Resûlullah efendimizin, hemen yüzünün rengi değişti. Yüzü, al al olduğu hâlde doğrulup oturdu. Buyurdu ki:
- Vallahi sizden öncekiler içindeki mü’minlerden bir kimse, yakalanır, kendisi için yerde bir çukur kazılır, o kimse, o çukura, dizlerine kadar gömülür, sonra bir testere getirilip, başının üzerine konulup biçilerek ikiye bölünürdü de, bu işkence, onu, dîninden dördüremezdi!
Yâhut, onun kemiğinin üzerinden eti ve siniri, demir taraklarla taranır, kazınırdı da, yine bu işkence, kendisini dîninden döndüremezdi!
Allahdan, korkunuz! Hiç şüphesiz, Allahü teâlâ, sizin için fetih ihsân edecektir! Vallahi, yüce Allah bu işi, muhakkak tamamlayacak, bu iş, muhakkak tamamlanacak! Bu işin hükmü, muhakkak yerine getirilecektir! Hattâ hayvanına binmiş bir kimse, San’a’dan çıkıp Hadramût’a kadar gidecek de, yüce Allahdan başka, bir şeyden korkmayacak!
Ancak, koyunları varsa, onlar hakkında kurt saldırmasından endîşe duyacaktır. Fakat siz, acele ediyorsunuzdur!

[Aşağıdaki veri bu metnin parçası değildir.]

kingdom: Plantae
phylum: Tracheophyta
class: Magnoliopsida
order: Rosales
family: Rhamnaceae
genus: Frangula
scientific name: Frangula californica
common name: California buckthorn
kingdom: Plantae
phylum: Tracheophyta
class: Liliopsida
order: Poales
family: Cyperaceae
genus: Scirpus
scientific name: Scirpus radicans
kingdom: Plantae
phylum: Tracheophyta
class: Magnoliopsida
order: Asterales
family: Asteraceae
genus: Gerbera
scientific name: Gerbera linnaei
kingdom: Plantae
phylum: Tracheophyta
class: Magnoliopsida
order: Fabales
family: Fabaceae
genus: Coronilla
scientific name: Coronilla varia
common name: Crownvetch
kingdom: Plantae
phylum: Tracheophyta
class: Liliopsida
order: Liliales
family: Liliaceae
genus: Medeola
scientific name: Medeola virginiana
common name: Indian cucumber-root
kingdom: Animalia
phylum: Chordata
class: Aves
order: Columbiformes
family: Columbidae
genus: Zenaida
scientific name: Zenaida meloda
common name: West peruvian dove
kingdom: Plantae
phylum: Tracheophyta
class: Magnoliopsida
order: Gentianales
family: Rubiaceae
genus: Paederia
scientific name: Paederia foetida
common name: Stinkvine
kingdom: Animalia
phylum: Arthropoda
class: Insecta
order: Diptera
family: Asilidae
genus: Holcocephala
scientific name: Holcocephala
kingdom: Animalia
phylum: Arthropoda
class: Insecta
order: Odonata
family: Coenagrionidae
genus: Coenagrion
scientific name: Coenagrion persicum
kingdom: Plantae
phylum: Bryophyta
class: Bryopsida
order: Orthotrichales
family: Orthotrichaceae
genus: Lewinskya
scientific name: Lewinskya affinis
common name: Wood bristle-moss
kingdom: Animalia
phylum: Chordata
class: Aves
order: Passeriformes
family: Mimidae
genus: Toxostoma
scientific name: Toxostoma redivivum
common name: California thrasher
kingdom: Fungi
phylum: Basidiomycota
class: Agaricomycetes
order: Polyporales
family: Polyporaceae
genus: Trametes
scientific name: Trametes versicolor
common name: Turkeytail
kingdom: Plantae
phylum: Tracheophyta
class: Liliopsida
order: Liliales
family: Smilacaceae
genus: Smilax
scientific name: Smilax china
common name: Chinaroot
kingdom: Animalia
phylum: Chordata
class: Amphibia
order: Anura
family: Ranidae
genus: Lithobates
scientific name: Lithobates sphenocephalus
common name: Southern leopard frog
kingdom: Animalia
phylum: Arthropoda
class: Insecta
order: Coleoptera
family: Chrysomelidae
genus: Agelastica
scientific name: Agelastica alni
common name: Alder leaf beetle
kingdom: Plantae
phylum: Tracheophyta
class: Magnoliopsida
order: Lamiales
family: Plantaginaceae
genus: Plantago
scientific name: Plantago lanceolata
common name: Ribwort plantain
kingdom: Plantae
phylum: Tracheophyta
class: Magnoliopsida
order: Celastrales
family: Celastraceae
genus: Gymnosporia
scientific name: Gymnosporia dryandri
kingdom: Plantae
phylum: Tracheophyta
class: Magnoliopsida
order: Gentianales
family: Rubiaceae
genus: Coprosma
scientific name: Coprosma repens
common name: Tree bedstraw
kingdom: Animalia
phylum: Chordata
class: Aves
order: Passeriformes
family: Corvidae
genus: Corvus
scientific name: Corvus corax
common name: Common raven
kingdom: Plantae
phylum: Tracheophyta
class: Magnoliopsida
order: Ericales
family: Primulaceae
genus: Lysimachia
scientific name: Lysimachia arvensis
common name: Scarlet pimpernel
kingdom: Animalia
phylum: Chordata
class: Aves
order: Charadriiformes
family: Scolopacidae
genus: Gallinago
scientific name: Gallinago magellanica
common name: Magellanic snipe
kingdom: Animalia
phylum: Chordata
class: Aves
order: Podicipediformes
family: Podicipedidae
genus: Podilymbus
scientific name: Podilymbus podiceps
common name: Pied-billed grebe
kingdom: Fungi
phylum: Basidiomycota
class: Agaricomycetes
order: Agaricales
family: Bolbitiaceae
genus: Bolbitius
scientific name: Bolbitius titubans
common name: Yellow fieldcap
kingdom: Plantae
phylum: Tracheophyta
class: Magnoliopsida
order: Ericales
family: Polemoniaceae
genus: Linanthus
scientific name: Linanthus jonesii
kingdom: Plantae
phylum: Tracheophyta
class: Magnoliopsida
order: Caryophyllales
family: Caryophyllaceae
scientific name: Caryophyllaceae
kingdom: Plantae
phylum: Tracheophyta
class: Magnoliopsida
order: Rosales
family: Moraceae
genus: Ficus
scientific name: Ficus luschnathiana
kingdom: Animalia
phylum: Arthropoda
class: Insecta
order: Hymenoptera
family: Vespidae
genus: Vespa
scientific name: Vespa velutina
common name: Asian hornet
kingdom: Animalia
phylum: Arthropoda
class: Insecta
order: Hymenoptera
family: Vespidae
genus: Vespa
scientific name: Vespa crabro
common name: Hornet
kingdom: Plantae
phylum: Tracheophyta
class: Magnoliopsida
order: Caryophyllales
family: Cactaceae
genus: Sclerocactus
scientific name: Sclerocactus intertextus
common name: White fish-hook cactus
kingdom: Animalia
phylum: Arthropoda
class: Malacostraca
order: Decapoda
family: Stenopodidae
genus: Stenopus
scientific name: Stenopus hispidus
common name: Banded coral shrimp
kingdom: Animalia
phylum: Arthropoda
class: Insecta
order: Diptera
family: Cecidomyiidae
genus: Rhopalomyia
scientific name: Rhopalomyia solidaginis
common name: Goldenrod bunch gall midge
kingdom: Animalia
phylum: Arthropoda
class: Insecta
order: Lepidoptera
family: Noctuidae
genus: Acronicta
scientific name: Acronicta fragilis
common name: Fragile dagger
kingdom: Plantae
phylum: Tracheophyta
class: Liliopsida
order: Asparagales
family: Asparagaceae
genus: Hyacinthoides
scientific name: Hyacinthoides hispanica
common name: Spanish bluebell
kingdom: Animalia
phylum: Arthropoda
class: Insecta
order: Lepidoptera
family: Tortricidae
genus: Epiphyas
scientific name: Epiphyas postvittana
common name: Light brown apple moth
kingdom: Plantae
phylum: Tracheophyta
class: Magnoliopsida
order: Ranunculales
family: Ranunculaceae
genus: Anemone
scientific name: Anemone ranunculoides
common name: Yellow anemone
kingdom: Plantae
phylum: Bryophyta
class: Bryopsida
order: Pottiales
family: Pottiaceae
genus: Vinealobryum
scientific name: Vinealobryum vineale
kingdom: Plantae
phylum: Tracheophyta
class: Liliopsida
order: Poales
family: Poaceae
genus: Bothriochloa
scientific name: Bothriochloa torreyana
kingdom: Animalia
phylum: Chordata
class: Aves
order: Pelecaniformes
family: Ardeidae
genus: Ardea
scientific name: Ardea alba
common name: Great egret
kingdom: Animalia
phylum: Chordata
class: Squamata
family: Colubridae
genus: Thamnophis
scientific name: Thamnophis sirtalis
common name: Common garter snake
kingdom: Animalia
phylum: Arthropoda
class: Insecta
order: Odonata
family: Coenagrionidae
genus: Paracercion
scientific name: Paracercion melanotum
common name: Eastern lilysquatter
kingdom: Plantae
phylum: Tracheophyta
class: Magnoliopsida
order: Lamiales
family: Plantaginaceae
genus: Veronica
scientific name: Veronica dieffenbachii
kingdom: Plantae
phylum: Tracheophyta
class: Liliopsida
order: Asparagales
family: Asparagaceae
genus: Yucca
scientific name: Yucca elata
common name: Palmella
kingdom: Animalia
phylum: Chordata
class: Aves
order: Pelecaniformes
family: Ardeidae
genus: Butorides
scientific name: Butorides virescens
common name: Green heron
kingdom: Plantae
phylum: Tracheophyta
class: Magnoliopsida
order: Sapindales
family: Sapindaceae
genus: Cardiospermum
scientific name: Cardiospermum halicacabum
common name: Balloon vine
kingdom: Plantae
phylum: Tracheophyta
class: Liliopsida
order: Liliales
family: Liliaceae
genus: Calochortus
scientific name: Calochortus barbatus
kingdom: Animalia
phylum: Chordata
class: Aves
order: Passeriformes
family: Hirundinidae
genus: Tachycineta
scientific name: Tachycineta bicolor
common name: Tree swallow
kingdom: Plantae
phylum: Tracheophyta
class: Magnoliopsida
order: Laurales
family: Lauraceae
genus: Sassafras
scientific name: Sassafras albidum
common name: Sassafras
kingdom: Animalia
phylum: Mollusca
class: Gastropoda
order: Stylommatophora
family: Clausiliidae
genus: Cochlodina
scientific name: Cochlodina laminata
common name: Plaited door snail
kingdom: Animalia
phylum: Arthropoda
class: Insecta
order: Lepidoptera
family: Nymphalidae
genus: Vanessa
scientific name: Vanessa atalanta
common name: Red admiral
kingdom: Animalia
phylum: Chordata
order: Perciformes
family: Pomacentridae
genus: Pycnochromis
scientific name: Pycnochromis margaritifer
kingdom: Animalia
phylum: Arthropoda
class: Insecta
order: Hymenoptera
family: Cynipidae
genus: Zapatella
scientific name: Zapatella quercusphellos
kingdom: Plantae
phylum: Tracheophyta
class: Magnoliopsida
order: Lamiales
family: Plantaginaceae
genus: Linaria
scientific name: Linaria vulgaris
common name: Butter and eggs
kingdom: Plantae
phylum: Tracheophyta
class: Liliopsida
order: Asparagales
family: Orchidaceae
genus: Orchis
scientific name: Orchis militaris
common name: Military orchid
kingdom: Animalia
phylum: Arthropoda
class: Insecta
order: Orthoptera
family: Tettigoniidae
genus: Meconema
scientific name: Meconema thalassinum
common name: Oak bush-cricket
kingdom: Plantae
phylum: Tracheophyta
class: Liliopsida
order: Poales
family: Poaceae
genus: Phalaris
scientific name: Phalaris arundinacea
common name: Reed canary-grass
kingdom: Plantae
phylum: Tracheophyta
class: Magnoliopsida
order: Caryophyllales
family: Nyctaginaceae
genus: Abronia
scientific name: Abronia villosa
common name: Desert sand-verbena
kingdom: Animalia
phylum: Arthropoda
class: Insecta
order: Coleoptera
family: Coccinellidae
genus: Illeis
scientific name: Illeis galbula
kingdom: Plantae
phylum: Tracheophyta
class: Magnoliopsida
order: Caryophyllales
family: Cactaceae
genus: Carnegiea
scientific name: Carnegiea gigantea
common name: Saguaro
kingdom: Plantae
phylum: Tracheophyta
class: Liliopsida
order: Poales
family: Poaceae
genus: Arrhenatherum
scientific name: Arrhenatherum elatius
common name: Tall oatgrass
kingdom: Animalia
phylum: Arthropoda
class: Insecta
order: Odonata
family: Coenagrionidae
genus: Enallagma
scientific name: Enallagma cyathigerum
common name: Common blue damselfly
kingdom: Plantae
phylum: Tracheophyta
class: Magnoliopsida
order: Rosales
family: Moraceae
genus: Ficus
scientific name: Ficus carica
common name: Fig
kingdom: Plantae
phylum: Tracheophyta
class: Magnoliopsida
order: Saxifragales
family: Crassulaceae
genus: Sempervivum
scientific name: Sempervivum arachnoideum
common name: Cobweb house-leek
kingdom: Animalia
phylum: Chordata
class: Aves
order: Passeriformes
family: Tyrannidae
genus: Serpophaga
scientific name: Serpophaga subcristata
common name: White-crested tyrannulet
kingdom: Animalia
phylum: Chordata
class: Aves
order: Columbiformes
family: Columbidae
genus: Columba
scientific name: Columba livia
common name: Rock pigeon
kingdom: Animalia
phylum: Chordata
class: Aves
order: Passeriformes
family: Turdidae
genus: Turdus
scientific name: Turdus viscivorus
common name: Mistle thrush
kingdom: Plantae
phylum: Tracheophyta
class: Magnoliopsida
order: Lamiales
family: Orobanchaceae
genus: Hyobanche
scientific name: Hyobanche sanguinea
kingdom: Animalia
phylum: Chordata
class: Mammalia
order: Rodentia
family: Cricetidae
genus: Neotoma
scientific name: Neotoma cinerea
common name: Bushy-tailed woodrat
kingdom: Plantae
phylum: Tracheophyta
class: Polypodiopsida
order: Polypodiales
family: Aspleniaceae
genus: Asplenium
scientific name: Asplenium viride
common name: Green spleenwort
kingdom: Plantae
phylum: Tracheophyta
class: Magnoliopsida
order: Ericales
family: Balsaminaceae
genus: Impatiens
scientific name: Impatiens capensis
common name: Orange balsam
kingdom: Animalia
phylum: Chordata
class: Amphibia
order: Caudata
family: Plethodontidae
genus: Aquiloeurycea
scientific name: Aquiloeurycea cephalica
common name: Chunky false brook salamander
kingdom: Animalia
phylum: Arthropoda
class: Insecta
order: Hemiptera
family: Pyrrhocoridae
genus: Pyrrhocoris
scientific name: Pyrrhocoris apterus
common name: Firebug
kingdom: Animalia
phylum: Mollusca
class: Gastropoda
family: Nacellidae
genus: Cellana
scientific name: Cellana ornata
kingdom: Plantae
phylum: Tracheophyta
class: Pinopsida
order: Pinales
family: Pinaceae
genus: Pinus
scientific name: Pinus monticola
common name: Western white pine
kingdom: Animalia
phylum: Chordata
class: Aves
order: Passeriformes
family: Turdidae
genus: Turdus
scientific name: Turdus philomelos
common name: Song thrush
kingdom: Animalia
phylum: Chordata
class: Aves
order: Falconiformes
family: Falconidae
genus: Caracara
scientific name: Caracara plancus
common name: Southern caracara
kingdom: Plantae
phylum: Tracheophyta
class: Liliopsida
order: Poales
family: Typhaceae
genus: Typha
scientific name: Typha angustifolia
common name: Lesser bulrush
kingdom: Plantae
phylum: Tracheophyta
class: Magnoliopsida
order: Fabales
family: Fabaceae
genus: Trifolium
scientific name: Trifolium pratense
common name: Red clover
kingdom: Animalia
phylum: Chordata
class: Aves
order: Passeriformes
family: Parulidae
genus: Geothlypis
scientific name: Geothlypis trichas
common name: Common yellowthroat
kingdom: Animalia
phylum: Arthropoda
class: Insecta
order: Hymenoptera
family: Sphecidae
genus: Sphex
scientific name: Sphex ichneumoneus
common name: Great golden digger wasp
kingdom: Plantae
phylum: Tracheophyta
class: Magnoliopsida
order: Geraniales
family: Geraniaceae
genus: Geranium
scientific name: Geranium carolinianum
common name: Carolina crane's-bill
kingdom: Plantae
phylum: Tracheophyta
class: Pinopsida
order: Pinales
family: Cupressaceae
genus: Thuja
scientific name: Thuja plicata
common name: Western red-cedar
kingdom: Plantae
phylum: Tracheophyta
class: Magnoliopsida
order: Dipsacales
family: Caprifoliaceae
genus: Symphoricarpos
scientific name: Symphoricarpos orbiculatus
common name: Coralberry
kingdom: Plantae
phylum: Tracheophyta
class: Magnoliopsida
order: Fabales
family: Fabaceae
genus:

Bundan sonra, Resûlullah efendimiz sırtlarımızı okşadı ve duâ buyurdular. Resûlullahın rûhlara gıda ve şifâ olan bu lâtif, güzel sözleri, acılarımızı dindiriverdi.”
Hz. Habbâb’ın, azgın müşriklerden Âs bin Vâil’den epeyce alacağı vardı. Onu istemek için yanına gitti. Âs bin Vâil, Hz. Habbâb’a dedi ki:
- Muhammed’i inkâr etmedikçe, sana alacağını vermem.
- Vallahi ben ölünceye kadar, öldükten sonra kabrimden kalkınca da aslâ Peygamberimi red ve inkâr edemem. Her şeyden vazgeçerim de, yine bu inkârı yapamam.
Azâbını çoğalttıkça çoğaltacağız
Bunun üzerine Âs bin Vâil alay ederek dedi ki:
- Öldükten sonra dirilecek miyiz? Öyle bir şey varsa, o zaman malım da, evlâdım da olacak. Borcumu, sana o gün öderim.
Âs bin Vâil’in bu sözleri üzerine Allahü teâlâ, Kur’ân-ı kerîmde; Meryem sûresinin 77, 78, 79. âyet-i kerîmelerinde meâlen şöyle buyurdu:
(Şimdi şu âyetlerimizi inkâr eden ve “Elbette bana mal ve evlât verilecektir” diyen adamı (Âs bin Vâil’i) gördün mü? O, gayba muttali mi olmuş, yoksa Rahmanın huzurunda bir söz mü almış?
Hayır, öyle değil, biz onun dediğini yazacağız ve azâbını da çoğalttıkça çoğaltacağız.)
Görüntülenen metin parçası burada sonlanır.